10. A website digital archiver for archiving data stored in a plurality of linked web pages of claim 9 further comprising a CD writer that allows the user to write the image on a CD for short term storage.

11. A website digital archiver for archiving data stored in a plurality of linked web pages of claim 9 further comprising a microfilm writer that allow the user to write electronic images.

12. A website digital archiver for archiving data stored in a plurality of linked web pages of claim 10 further wherein the microfilm writer is a microfiche writer.

13. A website digital archiver for archiving data stored in a plurality of linked web pages of claim 12 in which the electronic file is a TIFF file.
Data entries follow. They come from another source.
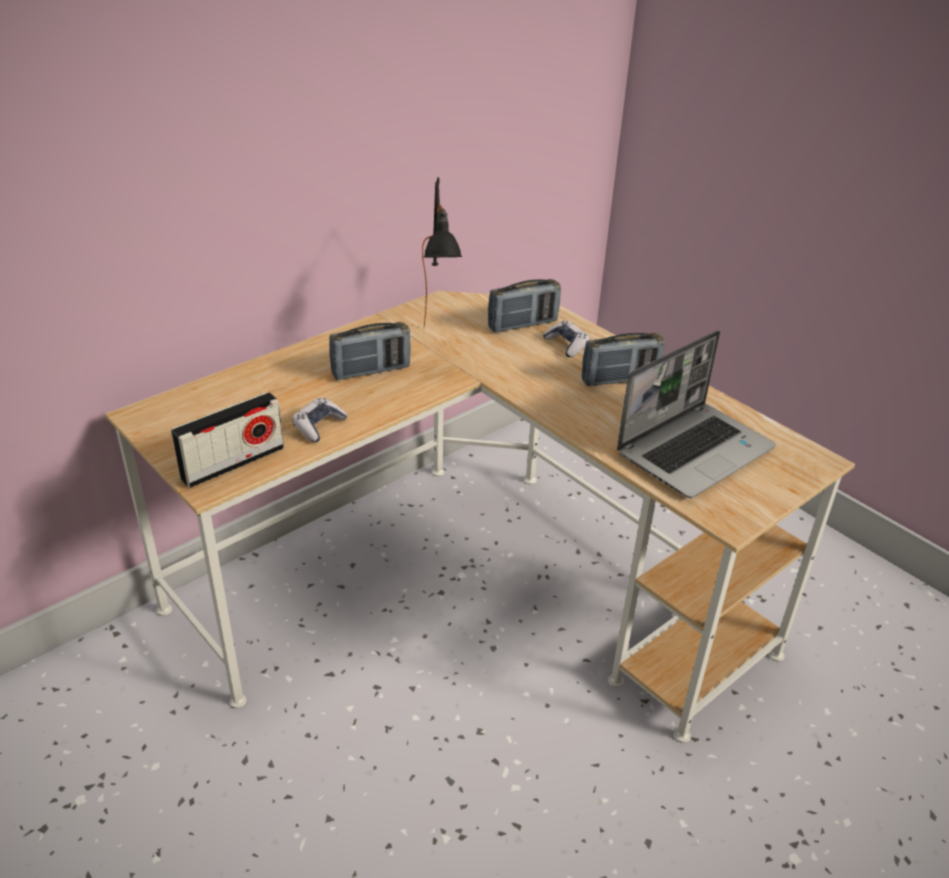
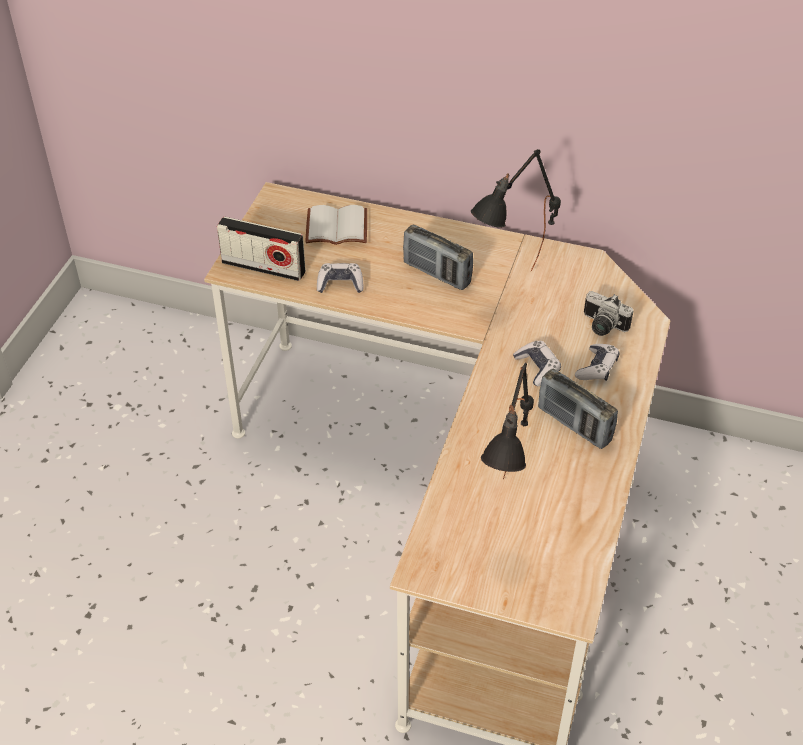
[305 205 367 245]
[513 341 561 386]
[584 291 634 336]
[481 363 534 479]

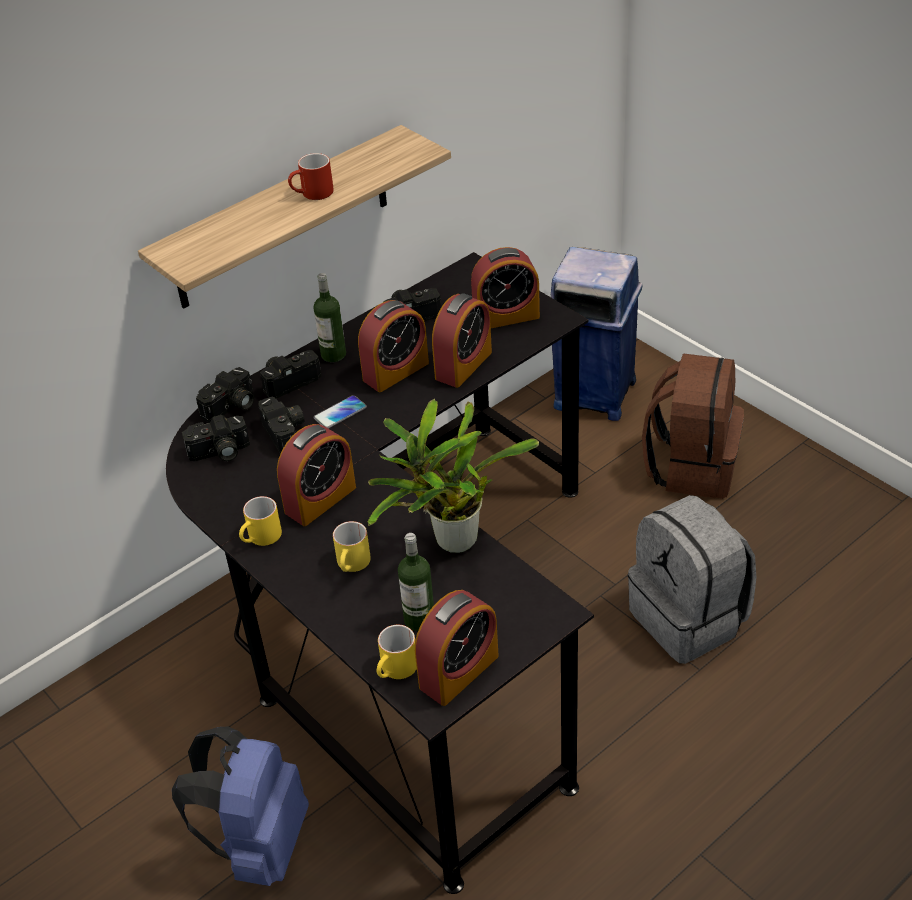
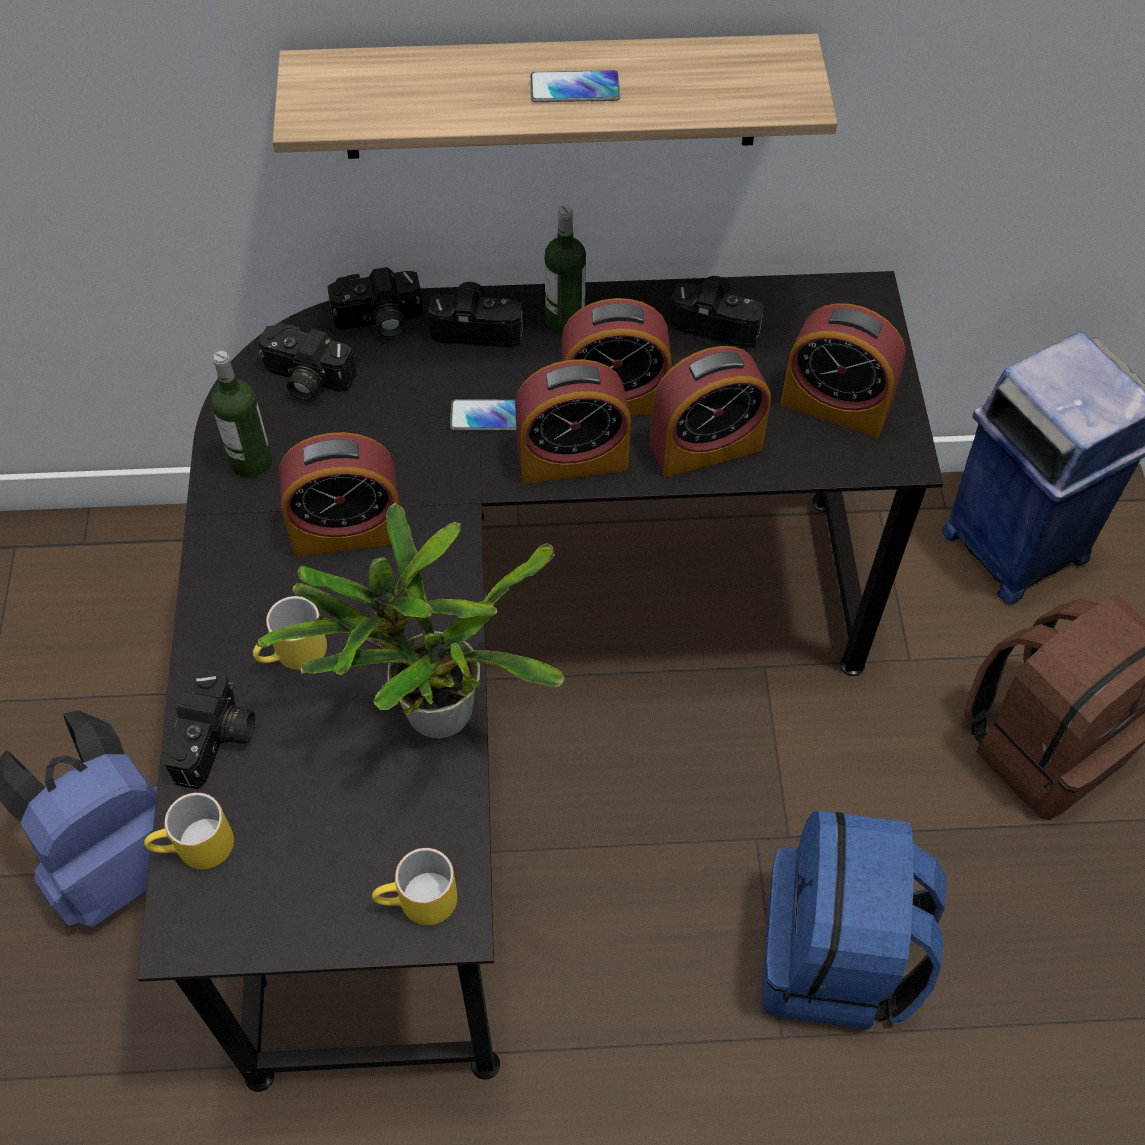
[372 848 458 925]
[162 669 255 789]
[211 351 272 478]
[515 359 631 484]
[530 70 620 102]
[762 811 947 1029]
14. A website digital archiver for archiving data stored in a plurality of linked web pages, of claim 12 further comprising a storage writer to create the electronic file to a visually perceptible archival copy of each web page from the digital image for archival storage.
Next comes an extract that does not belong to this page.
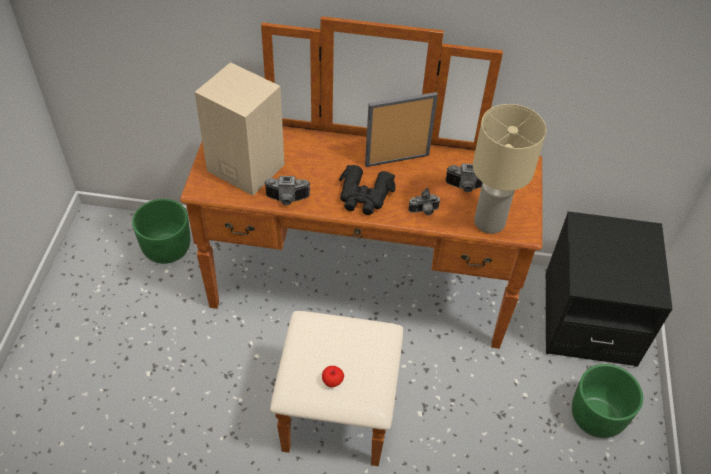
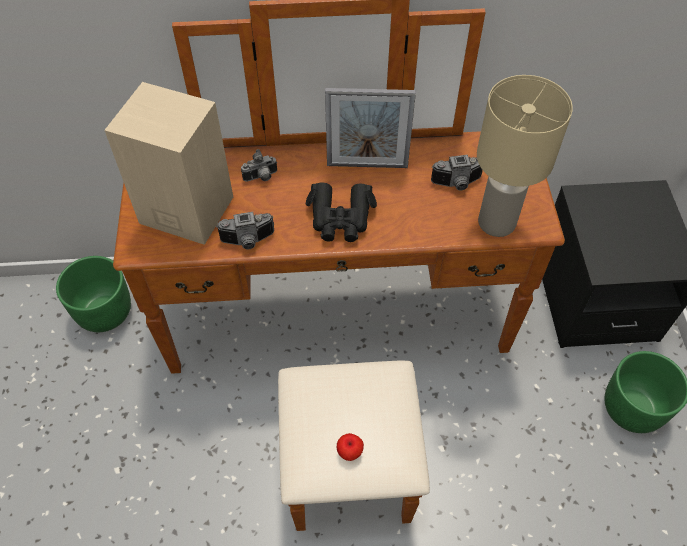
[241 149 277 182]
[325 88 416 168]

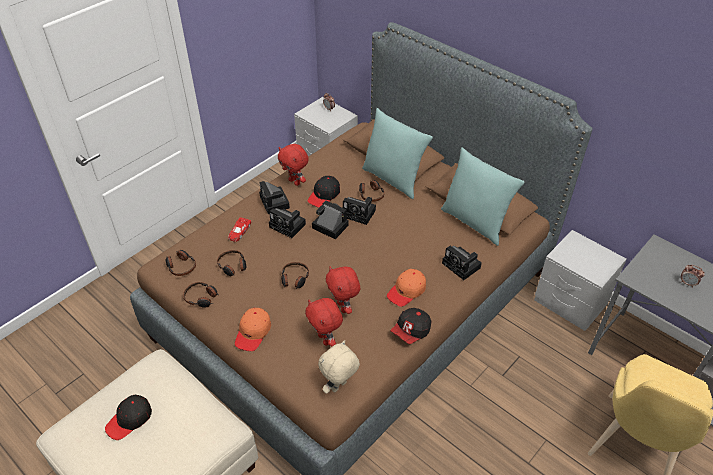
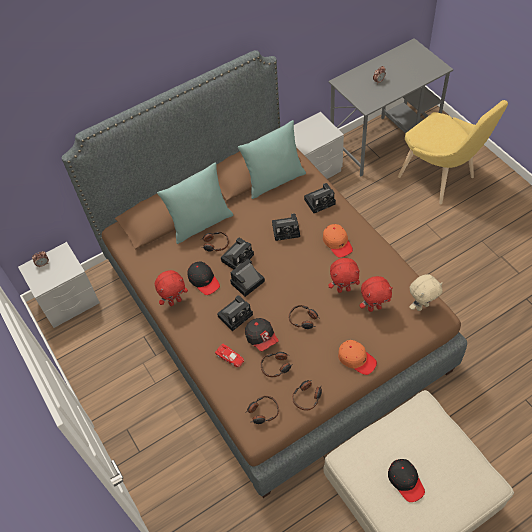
[272 213 300 241]
[245 318 279 351]
[409 274 443 311]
15. A website digital archiver for archiving data stored in a plurality of linked web pages of claim 14 in which the storage is on a durable, human readable medium such as microfilm.

16. A website digital archiver for archiving data stored in a plurality of linked web pages of claim 15, further comprising a reader to retrieve a digital image from the visually perceptible archival copy of each web page on the durable, human readable medium.

17. A website digital archiver for archiving data stored in a plurality of linked web pages of claim 16 in which the digital image is a TIFF file.